- Your instructions -
Update the text of all the material below by replacing "Regular Price" with "Standard Price" wherever it appears, keeping everything else unchanged. Leave the pictures out of your answer.

- Dataset excerpts -
+++++
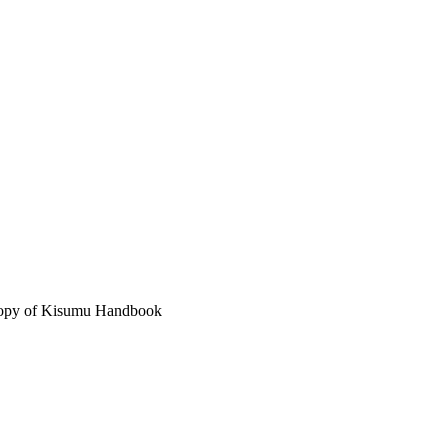
 copy of Kisumu Handbook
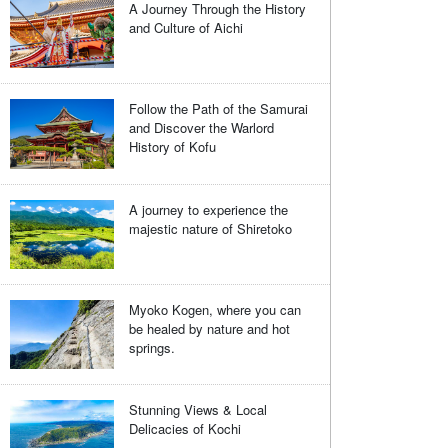
A Journey Through the History
and Culture of Aichi
Follow the Path of the Samurai
and Discover the Warlord
History of Kofu
A journey to experience the
majestic nature of Shiretoko
Myoko Kogen, where you can
be healed by nature and hot
springs.
Stunning Views & Local
Delicacies of Kochi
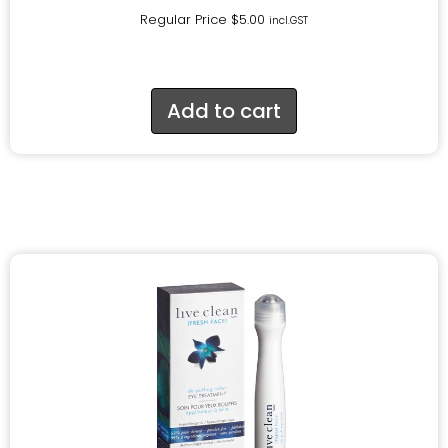
Regular Price
$
5.00
incl.GST
Add to cart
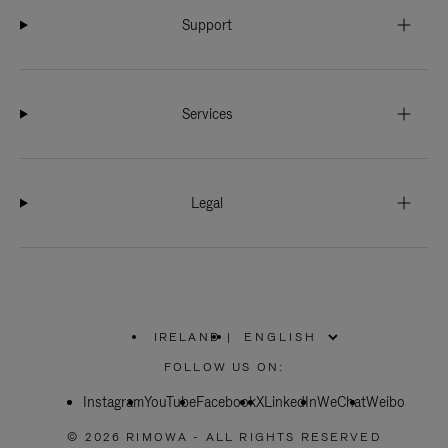
Support
Services
Legal
IRELAND
|
,
PLEASE
FOLLOW US ON:
SELECT
YOUR
Instagram
YouTube
COUNTRY
Facebook
X
LinkedIn
WeChat
Weibo
/
REGION
© 2026 RIMOWA - ALL RIGHTS RESERVED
+++++
- Your solution -
 copy of Kisumu Handbook
A Journey Through the History
and Culture of Aichi
Follow the Path of the Samurai
and Discover the Warlord
History of Kofu
A journey to experience the
majestic nature of Shiretoko
Myoko Kogen, where you can
be healed by nature and hot
springs.
Stunning Views & Local
Delicacies of Kochi
Standard Price
$
5.00
incl.GST
Add to cart
Support
Services
Legal
IRELAND
|
,
PLEASE
FOLLOW US ON:
SELECT
YOUR
Instagram
YouTube
COUNTRY
Facebook
X
LinkedIn
WeChat
Weibo
/
REGION
© 2026 RIMOWA - ALL RIGHTS RESERVED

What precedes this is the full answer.